Akhirnya, setelah 17 tahun puasa
gelar, Tottenham Hotspur bisa juga berbuka takjil berupa trofi Europa League
2025. Dan bukan sembarang kemenangan, karena mereka menundukkan tim yang konon
katanya “klub besar”, Manchester United.
Tapi semalam (22/5) di San Mames, yang besar
cuma beban dan ekspektasi mereka. Hasilnya? Son Heung-min dan Spurs berpesta,
sementara MU… adduh kah, mereka cuma
bisa nonton kembang api sambil ngitung kerugian finansial.
Tapi kita simpan dulu daging
nyinyirnya, mari mulai dari yang manis.
Son Heung-min. Si anak baik dari
Korea Selatan ini akhirnya dapet hadiah yang udah lama ditunggu. Bukan fanbase
baru, bukan follower TikTok nambah sejuta, tapi trofi beneran. Benni takanta.
Setelah bertahun-tahun cuma dapet gelar “pemain terbaik yang gak pernah juara”,
kini dia bisa berdiri gagah sebagai kapten Spurs yang ngangkat piala mayor
pertamanya di level klub.
Lupakan Gareth Bale dengan rambut
kuncirnya. Lupakan Harry Kane yang larinya mirip printer Epson, rapi tapi lelet
pas dibutuhin. Son adalah legenda sejati Spurs. Dia nggak lari ke klub besar
pas timnya lagi ngedrop. Dia stay. Loyal. Setia. Kayak mantan yang masih suka
ngucapin ulang tahun walau udah blokir-blokiran.

########

▶ **Daftar Tugas**:
a: Tuliskan kembali persis semua baris daftar, dari baris pertama daftar sampai baris yang memuat "Combo đồng giá", termasuk kedua ujungnya.
b: Sambung teks tentang gelar Europa League Tottenham, mulai setelah kalimat terakhirnya.
Teks tentang gelar Europa League Tottenham dan daftar sesudahnya adalah dua bahan yang terpisah.

########

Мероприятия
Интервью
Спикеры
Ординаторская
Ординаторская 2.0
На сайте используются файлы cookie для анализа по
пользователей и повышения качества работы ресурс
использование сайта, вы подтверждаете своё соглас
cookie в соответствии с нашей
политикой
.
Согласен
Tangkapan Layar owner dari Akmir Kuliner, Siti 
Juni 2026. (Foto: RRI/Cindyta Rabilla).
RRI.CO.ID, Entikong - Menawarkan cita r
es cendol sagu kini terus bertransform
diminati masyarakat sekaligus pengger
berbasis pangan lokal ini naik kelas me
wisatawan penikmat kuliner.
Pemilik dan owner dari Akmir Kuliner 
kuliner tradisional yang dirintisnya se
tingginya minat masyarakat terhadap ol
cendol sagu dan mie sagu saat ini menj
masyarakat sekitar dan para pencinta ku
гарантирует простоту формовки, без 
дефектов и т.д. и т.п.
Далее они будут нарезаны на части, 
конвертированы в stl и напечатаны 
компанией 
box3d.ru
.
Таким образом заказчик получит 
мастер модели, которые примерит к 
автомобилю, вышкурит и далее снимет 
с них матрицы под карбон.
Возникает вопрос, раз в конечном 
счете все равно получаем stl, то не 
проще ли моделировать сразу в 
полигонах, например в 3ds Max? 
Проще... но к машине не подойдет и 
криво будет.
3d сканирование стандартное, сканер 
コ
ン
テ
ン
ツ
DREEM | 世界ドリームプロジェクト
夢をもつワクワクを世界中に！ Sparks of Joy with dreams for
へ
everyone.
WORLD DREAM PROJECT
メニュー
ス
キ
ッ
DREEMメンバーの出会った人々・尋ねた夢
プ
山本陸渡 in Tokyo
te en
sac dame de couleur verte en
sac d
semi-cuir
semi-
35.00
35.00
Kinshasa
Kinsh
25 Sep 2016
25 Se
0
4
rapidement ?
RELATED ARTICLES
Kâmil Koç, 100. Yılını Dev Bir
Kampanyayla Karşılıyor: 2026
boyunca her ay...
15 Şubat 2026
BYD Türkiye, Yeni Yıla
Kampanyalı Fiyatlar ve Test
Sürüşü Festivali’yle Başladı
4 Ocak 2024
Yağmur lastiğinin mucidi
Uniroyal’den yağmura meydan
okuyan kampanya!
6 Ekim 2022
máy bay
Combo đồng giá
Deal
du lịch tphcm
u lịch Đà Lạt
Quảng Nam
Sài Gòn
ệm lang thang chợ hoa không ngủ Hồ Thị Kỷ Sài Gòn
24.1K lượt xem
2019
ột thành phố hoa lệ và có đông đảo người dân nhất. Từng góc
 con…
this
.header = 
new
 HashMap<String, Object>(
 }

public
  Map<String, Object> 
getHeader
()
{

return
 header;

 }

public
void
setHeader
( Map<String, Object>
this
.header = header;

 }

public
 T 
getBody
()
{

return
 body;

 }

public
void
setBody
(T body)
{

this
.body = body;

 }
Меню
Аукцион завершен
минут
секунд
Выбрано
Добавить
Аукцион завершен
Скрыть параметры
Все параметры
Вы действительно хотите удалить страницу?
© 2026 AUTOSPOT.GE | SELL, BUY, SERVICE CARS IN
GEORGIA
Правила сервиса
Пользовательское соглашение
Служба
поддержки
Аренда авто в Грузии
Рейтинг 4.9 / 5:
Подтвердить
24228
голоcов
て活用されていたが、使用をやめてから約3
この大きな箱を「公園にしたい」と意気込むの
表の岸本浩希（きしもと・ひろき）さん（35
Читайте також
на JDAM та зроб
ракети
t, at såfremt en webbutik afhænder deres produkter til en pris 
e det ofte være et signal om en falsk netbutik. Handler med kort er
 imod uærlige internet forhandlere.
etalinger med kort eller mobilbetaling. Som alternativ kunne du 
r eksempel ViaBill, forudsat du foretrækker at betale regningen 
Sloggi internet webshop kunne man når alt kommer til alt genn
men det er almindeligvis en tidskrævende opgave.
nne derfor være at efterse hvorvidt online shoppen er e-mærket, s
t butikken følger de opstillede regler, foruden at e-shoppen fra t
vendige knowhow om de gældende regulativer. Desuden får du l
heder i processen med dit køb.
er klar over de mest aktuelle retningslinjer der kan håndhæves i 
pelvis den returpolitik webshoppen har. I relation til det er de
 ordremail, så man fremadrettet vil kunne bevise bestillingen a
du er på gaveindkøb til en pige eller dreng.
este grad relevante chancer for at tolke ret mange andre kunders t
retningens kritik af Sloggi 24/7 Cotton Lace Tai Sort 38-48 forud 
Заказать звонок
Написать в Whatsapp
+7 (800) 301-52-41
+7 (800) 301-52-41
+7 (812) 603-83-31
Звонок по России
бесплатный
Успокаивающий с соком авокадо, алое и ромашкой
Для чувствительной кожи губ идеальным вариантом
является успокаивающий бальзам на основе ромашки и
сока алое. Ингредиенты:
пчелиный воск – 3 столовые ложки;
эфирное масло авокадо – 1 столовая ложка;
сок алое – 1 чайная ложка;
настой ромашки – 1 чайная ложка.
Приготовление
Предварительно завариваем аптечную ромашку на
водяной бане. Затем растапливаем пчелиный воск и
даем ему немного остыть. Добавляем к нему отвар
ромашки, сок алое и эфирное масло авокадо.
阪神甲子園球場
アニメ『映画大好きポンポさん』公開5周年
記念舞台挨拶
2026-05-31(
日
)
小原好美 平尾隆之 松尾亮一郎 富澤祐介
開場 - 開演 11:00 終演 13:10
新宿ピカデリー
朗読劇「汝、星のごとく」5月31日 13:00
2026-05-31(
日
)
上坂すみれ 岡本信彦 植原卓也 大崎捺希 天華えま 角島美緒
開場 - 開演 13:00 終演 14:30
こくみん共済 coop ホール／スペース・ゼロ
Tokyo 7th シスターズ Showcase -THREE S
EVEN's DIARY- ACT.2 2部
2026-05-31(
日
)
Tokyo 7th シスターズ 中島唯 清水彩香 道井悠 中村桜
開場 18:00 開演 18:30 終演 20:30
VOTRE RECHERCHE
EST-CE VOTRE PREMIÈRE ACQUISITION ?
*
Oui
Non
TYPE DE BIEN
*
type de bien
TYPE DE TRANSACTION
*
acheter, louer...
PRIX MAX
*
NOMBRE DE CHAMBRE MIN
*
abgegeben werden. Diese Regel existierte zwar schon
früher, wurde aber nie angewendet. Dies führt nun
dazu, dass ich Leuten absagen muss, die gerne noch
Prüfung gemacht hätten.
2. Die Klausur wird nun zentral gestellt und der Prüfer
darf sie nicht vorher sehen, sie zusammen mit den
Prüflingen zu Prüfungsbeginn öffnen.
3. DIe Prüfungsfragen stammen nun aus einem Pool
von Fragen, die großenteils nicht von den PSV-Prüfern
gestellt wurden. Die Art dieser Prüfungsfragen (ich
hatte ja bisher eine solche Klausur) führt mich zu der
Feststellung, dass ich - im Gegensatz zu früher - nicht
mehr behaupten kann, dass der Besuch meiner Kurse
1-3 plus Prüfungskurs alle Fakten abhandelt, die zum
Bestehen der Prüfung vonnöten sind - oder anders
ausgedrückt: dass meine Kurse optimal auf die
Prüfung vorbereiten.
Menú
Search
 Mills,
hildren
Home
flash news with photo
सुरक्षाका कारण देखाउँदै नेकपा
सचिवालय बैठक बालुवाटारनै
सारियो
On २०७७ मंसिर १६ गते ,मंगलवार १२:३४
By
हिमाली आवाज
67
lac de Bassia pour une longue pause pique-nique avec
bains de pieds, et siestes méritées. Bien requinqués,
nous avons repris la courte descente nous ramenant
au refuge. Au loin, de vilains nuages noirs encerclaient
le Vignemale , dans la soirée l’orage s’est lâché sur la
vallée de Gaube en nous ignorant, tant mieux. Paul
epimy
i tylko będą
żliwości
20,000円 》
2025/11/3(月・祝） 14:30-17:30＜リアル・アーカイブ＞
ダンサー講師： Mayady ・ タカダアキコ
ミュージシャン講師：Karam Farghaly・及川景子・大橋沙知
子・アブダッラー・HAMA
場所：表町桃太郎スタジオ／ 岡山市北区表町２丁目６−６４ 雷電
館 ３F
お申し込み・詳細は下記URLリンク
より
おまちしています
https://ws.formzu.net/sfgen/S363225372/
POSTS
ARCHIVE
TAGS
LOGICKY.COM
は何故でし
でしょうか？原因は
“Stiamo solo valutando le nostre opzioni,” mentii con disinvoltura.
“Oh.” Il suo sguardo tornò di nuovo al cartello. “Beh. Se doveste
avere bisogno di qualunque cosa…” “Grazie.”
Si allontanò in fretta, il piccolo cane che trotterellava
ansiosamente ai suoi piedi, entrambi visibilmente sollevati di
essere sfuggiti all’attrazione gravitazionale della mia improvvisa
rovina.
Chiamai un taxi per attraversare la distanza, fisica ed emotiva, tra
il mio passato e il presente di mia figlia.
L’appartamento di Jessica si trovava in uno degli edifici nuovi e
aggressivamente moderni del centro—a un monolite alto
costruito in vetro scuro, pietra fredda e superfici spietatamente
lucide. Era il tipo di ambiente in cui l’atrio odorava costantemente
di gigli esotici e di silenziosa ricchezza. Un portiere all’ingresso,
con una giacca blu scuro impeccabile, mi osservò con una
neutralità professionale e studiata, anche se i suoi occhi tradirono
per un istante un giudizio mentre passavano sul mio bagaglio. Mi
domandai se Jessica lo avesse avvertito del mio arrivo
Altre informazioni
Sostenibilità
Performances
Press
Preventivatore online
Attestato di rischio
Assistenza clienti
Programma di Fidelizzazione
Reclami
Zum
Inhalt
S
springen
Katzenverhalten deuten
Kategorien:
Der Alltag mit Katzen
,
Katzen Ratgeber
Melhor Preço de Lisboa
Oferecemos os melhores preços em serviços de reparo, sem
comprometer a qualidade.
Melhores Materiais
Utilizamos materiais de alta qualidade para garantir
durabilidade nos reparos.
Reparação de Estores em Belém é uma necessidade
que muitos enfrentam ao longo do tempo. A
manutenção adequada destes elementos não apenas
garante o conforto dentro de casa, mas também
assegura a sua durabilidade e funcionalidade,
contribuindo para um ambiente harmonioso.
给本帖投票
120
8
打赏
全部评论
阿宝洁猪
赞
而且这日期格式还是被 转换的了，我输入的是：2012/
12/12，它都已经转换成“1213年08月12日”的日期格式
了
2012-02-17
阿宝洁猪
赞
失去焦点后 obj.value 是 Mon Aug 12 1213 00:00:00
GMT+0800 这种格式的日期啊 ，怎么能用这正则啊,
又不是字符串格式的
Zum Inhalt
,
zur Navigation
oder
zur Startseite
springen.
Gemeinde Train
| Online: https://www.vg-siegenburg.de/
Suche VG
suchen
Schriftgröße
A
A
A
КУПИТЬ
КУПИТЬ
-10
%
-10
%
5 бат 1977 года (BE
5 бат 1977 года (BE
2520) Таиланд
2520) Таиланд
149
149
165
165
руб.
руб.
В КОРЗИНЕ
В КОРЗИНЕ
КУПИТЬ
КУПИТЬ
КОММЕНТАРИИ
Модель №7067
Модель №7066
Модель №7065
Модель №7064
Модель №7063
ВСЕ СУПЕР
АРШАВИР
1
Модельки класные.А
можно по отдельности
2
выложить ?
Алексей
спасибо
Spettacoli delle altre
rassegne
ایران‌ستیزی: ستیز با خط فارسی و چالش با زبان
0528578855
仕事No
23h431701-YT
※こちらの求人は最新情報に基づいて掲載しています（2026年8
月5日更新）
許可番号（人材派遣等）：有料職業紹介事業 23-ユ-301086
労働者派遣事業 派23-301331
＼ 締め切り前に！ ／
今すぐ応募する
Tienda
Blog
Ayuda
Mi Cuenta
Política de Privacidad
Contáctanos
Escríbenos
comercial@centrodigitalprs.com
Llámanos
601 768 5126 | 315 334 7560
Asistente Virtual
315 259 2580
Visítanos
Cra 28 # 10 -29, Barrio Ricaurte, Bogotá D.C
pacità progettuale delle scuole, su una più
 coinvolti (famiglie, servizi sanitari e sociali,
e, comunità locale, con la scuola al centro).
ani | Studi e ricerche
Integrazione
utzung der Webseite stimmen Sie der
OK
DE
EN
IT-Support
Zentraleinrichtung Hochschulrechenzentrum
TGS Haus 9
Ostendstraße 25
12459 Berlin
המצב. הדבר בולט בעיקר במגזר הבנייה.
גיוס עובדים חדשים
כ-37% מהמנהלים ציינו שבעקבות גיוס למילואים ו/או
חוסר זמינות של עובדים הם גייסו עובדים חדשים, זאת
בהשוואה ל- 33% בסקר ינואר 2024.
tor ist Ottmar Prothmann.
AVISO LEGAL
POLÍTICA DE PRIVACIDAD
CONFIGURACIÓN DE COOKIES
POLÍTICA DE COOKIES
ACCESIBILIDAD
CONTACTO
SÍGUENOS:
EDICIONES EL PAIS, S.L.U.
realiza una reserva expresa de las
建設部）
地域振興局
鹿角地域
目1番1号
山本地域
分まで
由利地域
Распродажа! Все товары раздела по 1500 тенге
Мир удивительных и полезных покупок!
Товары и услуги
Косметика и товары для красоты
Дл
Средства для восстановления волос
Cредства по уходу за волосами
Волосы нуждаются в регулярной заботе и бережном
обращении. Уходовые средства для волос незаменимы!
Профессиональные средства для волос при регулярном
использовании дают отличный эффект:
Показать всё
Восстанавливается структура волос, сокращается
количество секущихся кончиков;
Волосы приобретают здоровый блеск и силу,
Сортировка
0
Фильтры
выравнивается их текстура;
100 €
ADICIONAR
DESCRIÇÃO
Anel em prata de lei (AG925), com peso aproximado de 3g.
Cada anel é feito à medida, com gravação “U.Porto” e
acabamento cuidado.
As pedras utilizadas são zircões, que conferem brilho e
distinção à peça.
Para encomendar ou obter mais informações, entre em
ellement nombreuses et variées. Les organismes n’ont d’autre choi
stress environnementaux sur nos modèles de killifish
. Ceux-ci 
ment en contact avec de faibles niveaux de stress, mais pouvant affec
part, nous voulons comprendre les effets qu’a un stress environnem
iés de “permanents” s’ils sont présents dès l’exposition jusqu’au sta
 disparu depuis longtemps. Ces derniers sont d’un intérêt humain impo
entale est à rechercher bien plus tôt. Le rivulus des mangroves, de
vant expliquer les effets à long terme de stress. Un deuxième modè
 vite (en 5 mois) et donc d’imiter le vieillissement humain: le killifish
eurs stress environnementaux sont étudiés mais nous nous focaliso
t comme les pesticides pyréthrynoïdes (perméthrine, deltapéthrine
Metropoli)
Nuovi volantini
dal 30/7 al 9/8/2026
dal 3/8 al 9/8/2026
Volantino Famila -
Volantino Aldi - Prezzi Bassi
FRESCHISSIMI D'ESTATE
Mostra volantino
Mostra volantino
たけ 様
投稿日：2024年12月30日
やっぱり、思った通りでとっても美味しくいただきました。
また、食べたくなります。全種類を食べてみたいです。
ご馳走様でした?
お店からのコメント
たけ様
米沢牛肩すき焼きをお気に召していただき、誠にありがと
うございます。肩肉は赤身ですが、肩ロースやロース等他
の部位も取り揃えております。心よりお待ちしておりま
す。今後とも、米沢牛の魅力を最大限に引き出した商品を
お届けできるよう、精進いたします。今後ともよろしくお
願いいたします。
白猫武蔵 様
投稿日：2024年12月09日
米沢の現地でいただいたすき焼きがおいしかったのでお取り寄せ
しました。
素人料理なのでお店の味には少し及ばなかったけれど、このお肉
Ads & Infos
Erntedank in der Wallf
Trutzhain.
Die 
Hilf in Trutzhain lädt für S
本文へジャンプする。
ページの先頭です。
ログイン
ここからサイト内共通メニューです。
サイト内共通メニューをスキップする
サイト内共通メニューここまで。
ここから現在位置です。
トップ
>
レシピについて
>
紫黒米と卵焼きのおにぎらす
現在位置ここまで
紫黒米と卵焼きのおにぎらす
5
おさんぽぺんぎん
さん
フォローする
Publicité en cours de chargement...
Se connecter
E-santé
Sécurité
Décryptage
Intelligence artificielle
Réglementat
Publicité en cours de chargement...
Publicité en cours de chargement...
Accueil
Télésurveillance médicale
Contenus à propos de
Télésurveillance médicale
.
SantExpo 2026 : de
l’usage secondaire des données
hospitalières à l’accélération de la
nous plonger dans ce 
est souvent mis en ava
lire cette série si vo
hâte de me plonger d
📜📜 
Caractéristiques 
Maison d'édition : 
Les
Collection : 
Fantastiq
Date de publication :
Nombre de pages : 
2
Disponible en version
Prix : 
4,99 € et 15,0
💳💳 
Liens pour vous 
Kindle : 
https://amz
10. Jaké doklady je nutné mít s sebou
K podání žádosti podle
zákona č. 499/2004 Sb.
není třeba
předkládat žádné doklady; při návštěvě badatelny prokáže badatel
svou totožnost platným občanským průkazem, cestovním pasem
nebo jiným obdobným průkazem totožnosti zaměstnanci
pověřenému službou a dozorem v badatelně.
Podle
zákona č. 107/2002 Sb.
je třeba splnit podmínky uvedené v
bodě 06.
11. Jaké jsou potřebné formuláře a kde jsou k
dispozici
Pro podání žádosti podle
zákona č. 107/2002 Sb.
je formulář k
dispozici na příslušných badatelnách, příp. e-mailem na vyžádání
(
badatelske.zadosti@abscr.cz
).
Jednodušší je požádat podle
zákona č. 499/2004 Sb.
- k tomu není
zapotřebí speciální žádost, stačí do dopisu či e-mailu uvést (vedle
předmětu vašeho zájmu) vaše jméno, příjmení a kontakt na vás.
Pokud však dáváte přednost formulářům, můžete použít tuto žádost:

########

▶ **Hasil Tugas**:
a:
Мероприятия
Интервью
Спикеры
Ординаторская
Ординаторская 2.0
На сайте используются файлы cookie для анализа по
пользователей и повышения качества работы ресурс
использование сайта, вы подтверждаете своё соглас
cookie в соответствии с нашей
политикой
.
Согласен
Tangkapan Layar owner dari Akmir Kuliner, Siti 
Juni 2026. (Foto: RRI/Cindyta Rabilla).
RRI.CO.ID, Entikong - Menawarkan cita r
es cendol sagu kini terus bertransform
diminati masyarakat sekaligus pengger
berbasis pangan lokal ini naik kelas me
wisatawan penikmat kuliner.
Pemilik dan owner dari Akmir Kuliner 
kuliner tradisional yang dirintisnya se
tingginya minat masyarakat terhadap ol
cendol sagu dan mie sagu saat ini menj
masyarakat sekitar dan para pencinta ku
гарантирует простоту формовки, без 
дефектов и т.д. и т.п.
Далее они будут нарезаны на части, 
конвертированы в stl и напечатаны 
компанией 
box3d.ru
.
Таким образом заказчик получит 
мастер модели, которые примерит к 
автомобилю, вышкурит и далее снимет 
с них матрицы под карбон.
Возникает вопрос, раз в конечном 
счете все равно получаем stl, то не 
проще ли моделировать сразу в 
полигонах, например в 3ds Max? 
Проще... но к машине не подойдет и 
криво будет.
3d сканирование стандартное, сканер 
コ
ン
テ
ン
ツ
DREEM | 世界ドリームプロジェクト
夢をもつワクワクを世界中に！ Sparks of Joy with dreams for
へ
everyone.
WORLD DREAM PROJECT
メニュー
ス
キ
ッ
DREEMメンバーの出会った人々・尋ねた夢
プ
山本陸渡 in Tokyo
te en
sac dame de couleur verte en
sac d
semi-cuir
semi-
35.00
35.00
Kinshasa
Kinsh
25 Sep 2016
25 Se
0
4
rapidement ?
RELATED ARTICLES
Kâmil Koç, 100. Yılını Dev Bir
Kampanyayla Karşılıyor: 2026
boyunca her ay...
15 Şubat 2026
BYD Türkiye, Yeni Yıla
Kampanyalı Fiyatlar ve Test
Sürüşü Festivali’yle Başladı
4 Ocak 2024
Yağmur lastiğinin mucidi
Uniroyal’den yağmura meydan
okuyan kampanya!
6 Ekim 2022
máy bay
Combo đồng giá

b:
Dan semalam di San Mames? Itu bukan
sekadar pertandingan. Itu kayak episode terakhir drama Korea yang ending-nya
bikin nangis. Tangisan bahagia. Karena bukan cuma Son yang akhirnya dapat
piala, tapi Tottenham juga lepas dari status “klub kolektor almost”.
Sekarang, mari kita bicara soal tim
yang dilangkahi Son di final: Manchester United.
MU datang ke final bawa nama besar,
sejarah panjang, dan PR segunung. Tapi yang pulang? Cuma bawa laporan kerugian
dan mimpi yang hancur berkeping-keping. Final ini bukan cuma soal kalah trofi.
Ini badai sempurna buat mereka. Gagal juara, gagal masuk Liga Champions, dan
bahkan gak main di kompetisi Eropa musim depan. Gak ada Europa, gak ada
Conference. Yang ada cuma preseason tour dan postingan IG nostalgia masa
kejayaan 2008.
Menyadur ungkapan Randy kepada Sufyan,
“Sekarang MU itu tim yang punya “sejarah” besar, tapi gak punya “masa depan”. Ungkapan
itu hari ini makin tervalidasi. Sabar ya, Mas Rio. 🙁
Lantas apa lagi derita MU? Kata pakar
ekonomi olahraga, kehilangan Liga Champions tuh artinya hilang £100 juta. Itu setara
sama belanja skincare satu kota Seoul. Belum lagi sponsor yang mungkin bakal
ngomel dan ancam penalti karena target gak tercapai. Dan ya, siapa juga pemain
bintang yang masih kepengen gabung klub yang musim depan cuma bisa kasih
tontonan Premier League dan… highlight lama di yutub?
Son Heung-min secara gak langsung
udah menghancurkan musim MU, secara teknis dan finansial. Jadi kalau fans MU
bilang “Ah, cuma kalah satu pertandingan,” tolong dikoreksi: itu satu
pertandingan yang bikin klub mereka hilang piala, duit, dan mungkin beberapa
calon pemain incaran musim panas.
Sementara Son? Dia nggak cuma menang.
Dia menuntaskan perjalanan epik. Dari pemain sayap yang sering diremehkan jadi
kapten yang dikenang. Dari pelari lincah jadi pemimpin sejati. Dari “anak
baik” jadi tokoh utama drakor sepak bola yang akhirnya dapet ending
bahagia.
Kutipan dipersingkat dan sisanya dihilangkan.